Can you beat the odds to filling out a perfect bracket?


‘March Mathness’ Final Four teams

Fairfield Middle School math teacher John Buelt’s class is studying probabilities and statistics and applying them to the NCAA Men’s College Basketball championship bracket. Based on historical tournament data only, here are their Final Four teams.

Class 1: Kentucky, Arizona, Villanova and Gonzaga with Villanova over Arizona for the title.

Class 2: Kentucky, Arizona, Virginia and Duke with Duke over Kentucky for the title

Class 3: Notre Dame, Wisconsin, Villanova and Duke with Villanova over Notre Dame for the title

Class 4: Kentucky, Wisconsin, Oklahoma and Duke with Duke over Kentucky for the title

If you have ever wondered how many ways one could fill out an NCAA Men’s College Basketball championship bracket, the answer is nearly 9.3 Quintilian (which is a 1 followed by 18 zeros).

The probability to fill out a perfect bracket is next to impossible, said John Buelt, a 7th grade math teacher at Fairfield Middle School. You would have a significantly better chance at winning the multistate Powerball lottery (1 in 195 million) … or getting hit by an asteroid (1 in roughly 250,000).

And if all 24 students in Buelt’s afternoon math class worked collaboratively nonstop to fill out every possibility, it would take 2.1 trillion years.

“It’s staggeringly big, it’s astronomically big, it’s almost incalculable of how big that is,” said Buelt.

But that’s not stopping his classes from having a little fun with the NCAA bracket. Eight years ago, the Xavier Musketeers fan, developed “March Mathness” and to use the annual college basketball tournament to teach mathematical lessons.

“I’m a big NCAA basketball fan and I just think there are just so many practical applications of the math that falls within the bracket — at least the bracket itself and the different possibilities,” he said.

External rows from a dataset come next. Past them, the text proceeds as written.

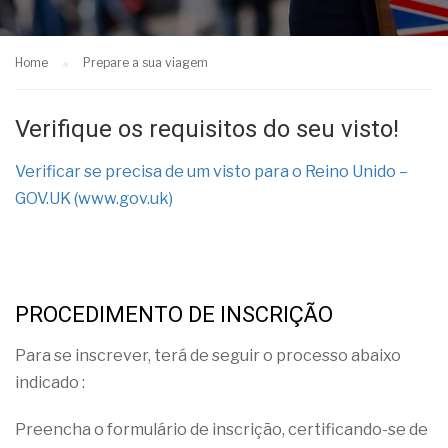
Home
Prepare a sua viagem
Verifique os requisitos do seu visto!
Verificar se precisa de um visto para o Reino Unido –
GOV.UK (www.gov.uk)
PROCEDIMENTO DE INSCRIÇÃO
Para
se inscrever, terá de seguir o processo abaixo
indicado
:
Preencha o formulário de inscrição, certificando-se de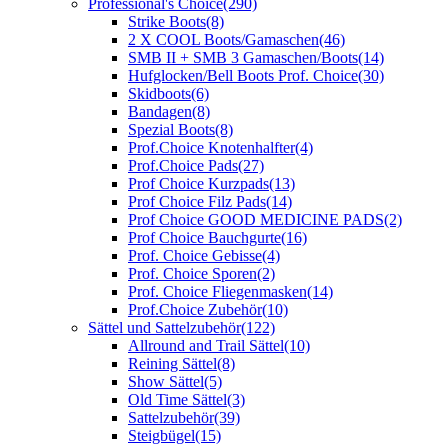
Professional's Choice
(290)
Strike Boots
(8)
2 X COOL Boots/Gamaschen
(46)
SMB II + SMB 3 Gamaschen/Boots
(14)
Hufglocken/Bell Boots Prof. Choice
(30)
Skidboots
(6)
Bandagen
(8)
Spezial Boots
(8)
Prof.Choice Knotenhalfter
(4)
Prof.Choice Pads
(27)
Prof Choice Kurzpads
(13)
Prof Choice Filz Pads
(14)
Prof Choice GOOD MEDICINE PADS
(2)
Prof Choice Bauchgurte
(16)
Prof. Choice Gebisse
(4)
Prof. Choice Sporen
(2)
Prof. Choice Fliegenmasken
(14)
Prof.Choice Zubehör
(10)
Sättel und Sattelzubehör
(122)
Allround and Trail Sättel
(10)
Reining Sättel
(8)
Show Sättel
(5)
Old Time Sättel
(3)
Sattelzubehör
(39)
Steigbügel
(15)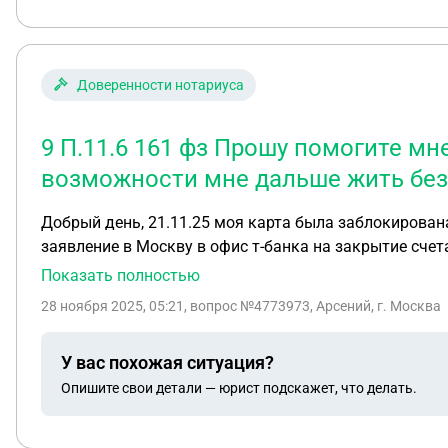
Доверенности нотариуса
9 П.11.6 161 фз Прошу помогите мн
возможности мне дальше жить без 
Добрый день, 21.11.25 моя карта была заблокирована по пунктам 4.5 4.9 УКБО 7.3.9 общих усло
заявление в Москву в офис т-банка на закрытие счета
Прошу помогите мне решить данные вопрос, на карте остались все сбе
Показать полностью
для связи 89002023026
28 ноября 2025, 05:21
, вопрос №4773973, Арсений, г. Москва
У вас похожая ситуация?
Опишите свои детали — юрист подскажет, что делать.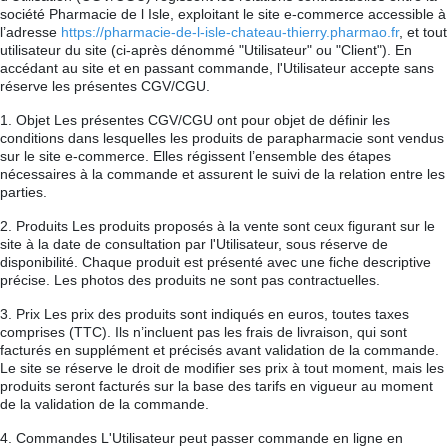
société Pharmacie de l Isle, exploitant le site e-commerce accessible à
l’adresse
https://pharmacie-de-l-isle-chateau-thierry.pharmao.fr
, et tout
utilisateur du site (ci-après dénommé "Utilisateur" ou "Client"). En
accédant au site et en passant commande, l'Utilisateur accepte sans
réserve les présentes CGV/CGU.
1. Objet Les présentes CGV/CGU ont pour objet de définir les
conditions dans lesquelles les produits de parapharmacie sont vendus
sur le site e-commerce. Elles régissent l’ensemble des étapes
nécessaires à la commande et assurent le suivi de la relation entre les
parties.
2. Produits Les produits proposés à la vente sont ceux figurant sur le
site à la date de consultation par l'Utilisateur, sous réserve de
disponibilité. Chaque produit est présenté avec une fiche descriptive
précise. Les photos des produits ne sont pas contractuelles.
3. Prix Les prix des produits sont indiqués en euros, toutes taxes
comprises (TTC). Ils n’incluent pas les frais de livraison, qui sont
facturés en supplément et précisés avant validation de la commande.
Le site se réserve le droit de modifier ses prix à tout moment, mais les
produits seront facturés sur la base des tarifs en vigueur au moment
de la validation de la commande.
4. Commandes L'Utilisateur peut passer commande en ligne en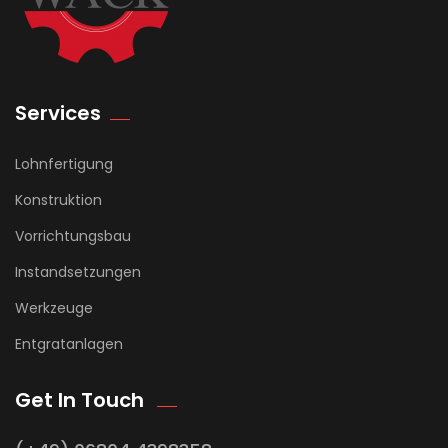
Services
Lohnfertigung
Konstruktion
Vorrichtungsbau
Instandsetzungen
Werkzeuge
Entgratanlagen
Get In Touch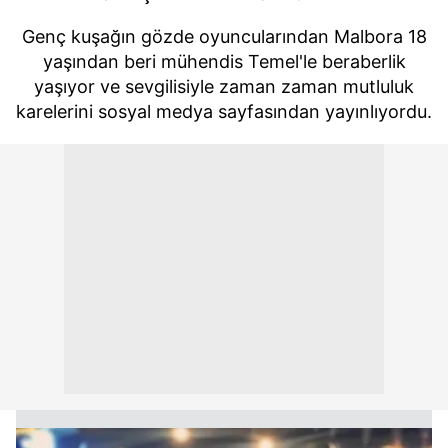
Genç kuşağın gözde oyuncularından Malbora 18
yaşından beri mühendis Temel'le beraberlik
yaşıyor ve sevgilisiyle zaman zaman mutluluk
karelerini sosyal medya sayfasından yayınlıyordu.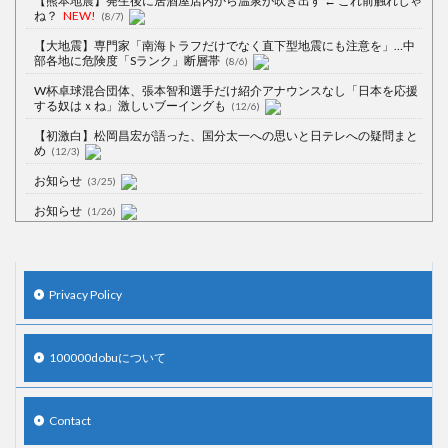
【熊本地震】発生後に居酒屋店内から温泉が吹き出す ← これ前触れじゃ
ね？
NEW!
(8/7)
【大地震】専門家「南海トラフだけでなく直下型地震にも注意を」…中
部各地に危険度「Sランク」断層帯
(8/6)
W杯卓球混合団体、張本智和選手だけ紹介アナウンスなし「日本を応援
する奴はｘね」激しいブーイングも
(12/6)
【初激白】松岡昌宏が語った、国分太一への思いと日テレへの疑問まと
め
(12/3)
お知らせ
(3/25)
お知らせ
(1/26)
顔20点、体80点と評価されていた女子学生が男子学生らの性の捌け口に
される
(12/26)
【中国】処理水の問題化狙うも不発？ASEAN関連会合で賛同広がらず
Privacy Policy
(7/13)
【韓国】54.1％「IAEA報告書を信用しない」
(7/13)
100000dobuについて
Contact
Powered by livedoor 相互RSS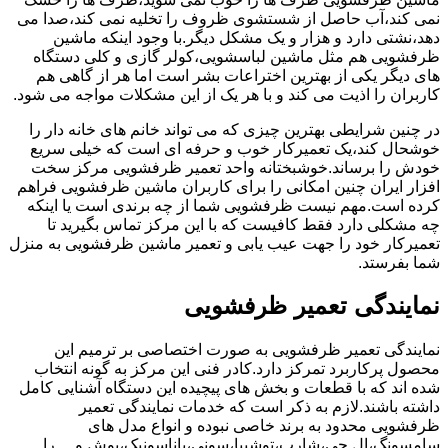
نمی کند،آب حاصل از شستشوی ظروف را تخلیه نمی کند،صدا می
دهد،نشتی دارد و هزار و یک مشکل دیگر.با وجود اینکه ماشین
ظرفشویی هم مثل ماشین لباسشویی،کولر گازی و کلی دستگاه
های دیگر یکی از بهترین اختراعات بشر است اما هر از گاهی هم
کاربران را اذیت می کند و با هر یک از این مشکلات مواجه می شود.
در چنین شرایطی بهترین چیزی که می تواند خانم های خانه دار را
خوشحال کند،یک تعمیرکار خوب و حرفه ای است که خیلی سریع
خودش را برساند.خوشبختانه واحد تعمیر ظرفشویی مرکز سخت
افزار ایران چنین امکانی را برای کاربران ماشین ظرفشویی فراهم
کرده است.مهم نیست ظرفشویی شما از چه برندی است یا اینکه
چه مشکلی دارد فقط کافیست که با این مرکز تماس بگیرید تا
تعمیرکار خود را جهت عیب یابی و تعمیر ماشین ظرفشویی به منزل
شما بفرستد.
نمایندگی تعمیر ظرفشویی
نمایندگی تعمیر ظرفشویی به صورت اختصاصی بر ترمیم این
محصول پرکاربرد تمرکز دارد.کادر فنی این مرکز به گونه انتخاب
شده اند که با قطعات و بخش های پیچیده این دستگاه آشنایی کامل
داشته باشند.لازم به ذکر است که خدمات نمایندگی تعمیر
ظرفشویی محدود به برند خاصی نبوده و انواع مدل های
سامسونگ،ال جی،شارپ،توشیبا،سونی،پاناسونیک،بوش و …را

Looking at just the historical data of the bracket, they examine the different combinations of filling out a 68-team bracket. The results of getting that perfect bracket “are never very good,” he said.

The “March Mathness” brackets are based on weighted probabilities of previous tournaments — 5 seeds are more likely to get upset than a 2 seed, and a 1 seed has never been beat since the tournament expanded to 64 teams in 1985. And probabilities and statistics are in the fate of a pair of weighted dice.

Buelt’s project only takes historical tournament data into account, not the skills of the individual teams “because clearly this year Kentucky this year should have a decided advantage,” he said.

But in this project, Kentucky has just as good a shot at winning as much as any other number 1 seed.

Political statistician Nate Silver, who accurately predicted the 2008 and 2012 presidential wins of Barack Obama, has taken his skills of predicting outcomes based on math to the NCAA bracket. Before the tournament started, Silver predicted that Kentucky had a 41 percent chance of winning it all, followed by Villanova (11 percent), Wisconsin (10 percent) and Arizona (9 percent).

Two of Buelt’s classes have Villanova winning it all (oops, they were beat by North Carolina State on Saturday). His other two classes have Duke winning the title over Kentucky.

As a basketball fan, Bryce Davenport, 13, said he “can relate really well,” but he can’t relate to the fact his beloved Kentucky Wildcats weren’t predicted to win in the four classes, agreeing to the idea that science sometimes doesn’t equate to reality.

However, he said the math is “pretty cool.”

“I think it is pretty cool how you can determine the percentages of some teams that will win and some teams that won’t win and the different outcomes that will probably happen in each game,” he said.

Christopher Norris, 13, isn’t a basketball fan, but also enjoys the science behind the brackets and is amazed on the odds of getting a perfect bracket: “That is a very low percentage.”